The crux of the problem is this:
1. People want the right to spend their money however they would like and according to the objectors of the mandatory healthcare payments plan, this is unconstitutional.
2. The Right to Healthcare is now in the popular lexicon if not in legal form yet.
So when you are feeling good, you don't want to pay for health insurance. When you are sick, you demand the best healthcare, the system has to offer.
If mandatory healthcare insurance payments are not mandated, hospitals will close. Then people will discover that their 'Right to Healthcare' is meaningless . If you are dying and your family has to drive 500 miles to find a hospital to take care of you, you are going to die.
Redundancy in the heathcare system means that excess hospital beds are available in case of an epidemic, natural disaster or some other healthcare emergency.

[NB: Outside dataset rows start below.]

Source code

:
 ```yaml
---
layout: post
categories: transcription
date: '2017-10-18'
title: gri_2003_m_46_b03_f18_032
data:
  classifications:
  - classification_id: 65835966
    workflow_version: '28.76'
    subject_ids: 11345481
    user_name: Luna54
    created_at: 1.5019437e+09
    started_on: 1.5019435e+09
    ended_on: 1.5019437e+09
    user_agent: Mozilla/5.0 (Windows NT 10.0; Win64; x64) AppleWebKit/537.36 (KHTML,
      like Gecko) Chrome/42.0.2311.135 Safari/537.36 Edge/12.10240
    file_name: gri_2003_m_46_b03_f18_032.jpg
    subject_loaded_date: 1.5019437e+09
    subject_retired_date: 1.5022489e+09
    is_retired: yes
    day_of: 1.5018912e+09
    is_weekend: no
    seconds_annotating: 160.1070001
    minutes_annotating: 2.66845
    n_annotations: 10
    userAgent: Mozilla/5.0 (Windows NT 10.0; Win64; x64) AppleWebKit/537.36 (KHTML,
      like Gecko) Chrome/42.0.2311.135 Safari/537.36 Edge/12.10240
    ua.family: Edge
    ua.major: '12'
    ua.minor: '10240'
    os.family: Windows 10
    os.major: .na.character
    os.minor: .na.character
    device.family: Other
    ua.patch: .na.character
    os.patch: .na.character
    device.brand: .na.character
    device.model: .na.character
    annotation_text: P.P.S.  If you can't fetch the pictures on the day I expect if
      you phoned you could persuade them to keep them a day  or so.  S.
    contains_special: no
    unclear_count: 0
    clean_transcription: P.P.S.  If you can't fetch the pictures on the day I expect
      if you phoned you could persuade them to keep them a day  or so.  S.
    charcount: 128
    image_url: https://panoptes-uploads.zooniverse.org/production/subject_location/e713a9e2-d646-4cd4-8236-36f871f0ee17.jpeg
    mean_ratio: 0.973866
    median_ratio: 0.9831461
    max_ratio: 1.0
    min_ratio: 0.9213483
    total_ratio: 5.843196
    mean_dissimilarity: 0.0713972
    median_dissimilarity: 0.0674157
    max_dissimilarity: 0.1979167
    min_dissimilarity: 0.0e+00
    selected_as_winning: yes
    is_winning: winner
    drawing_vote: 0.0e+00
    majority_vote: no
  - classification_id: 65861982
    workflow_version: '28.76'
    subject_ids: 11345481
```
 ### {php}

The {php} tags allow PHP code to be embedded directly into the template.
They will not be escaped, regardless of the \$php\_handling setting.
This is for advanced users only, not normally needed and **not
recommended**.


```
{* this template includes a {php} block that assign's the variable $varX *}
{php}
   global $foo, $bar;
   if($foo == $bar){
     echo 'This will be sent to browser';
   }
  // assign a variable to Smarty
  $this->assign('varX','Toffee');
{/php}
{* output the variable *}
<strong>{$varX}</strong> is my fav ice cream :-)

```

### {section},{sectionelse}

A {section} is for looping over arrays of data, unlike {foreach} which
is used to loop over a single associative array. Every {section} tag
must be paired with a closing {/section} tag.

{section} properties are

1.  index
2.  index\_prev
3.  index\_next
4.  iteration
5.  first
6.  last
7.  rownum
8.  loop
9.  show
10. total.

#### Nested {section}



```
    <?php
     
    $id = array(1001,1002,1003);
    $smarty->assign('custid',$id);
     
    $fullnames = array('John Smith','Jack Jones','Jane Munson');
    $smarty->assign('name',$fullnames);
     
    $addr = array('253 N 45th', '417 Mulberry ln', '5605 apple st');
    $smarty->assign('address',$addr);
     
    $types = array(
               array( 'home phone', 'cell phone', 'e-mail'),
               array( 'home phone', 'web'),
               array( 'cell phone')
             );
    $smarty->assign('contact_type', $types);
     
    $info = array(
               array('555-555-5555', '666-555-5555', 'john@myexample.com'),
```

If you want to spend the least amount of money when you are healthy, you might not survive when you are sick.
With a court ruling in Virginia this week that the government cannot require Americans to buy health insurance, President Obama has landed in the position of defender-in-chief of an idea he once opposed.
As a candidate for the Democratic presidential nomination, Obama insisted that the health-care reform plans of his rivals were misguided, because they envisioned forcing Americans to buy health insurance or risk a fine. Over and over, he said on the campaign trail that such a mandate was unnecessary.
"My belief is - is that if we make
affordable, if we provide subsidies to those who can't afford it, they will buy it," Obama put it during a January 2008 debate in Los Angeles against fellow candidate Hillary Rodham Clinton, who favored a mandate.
Nearly three years later, the insurance requirement - part of the scaffolding of the health-care legislation that Congress enacted in March - has emerged as the law's central villain.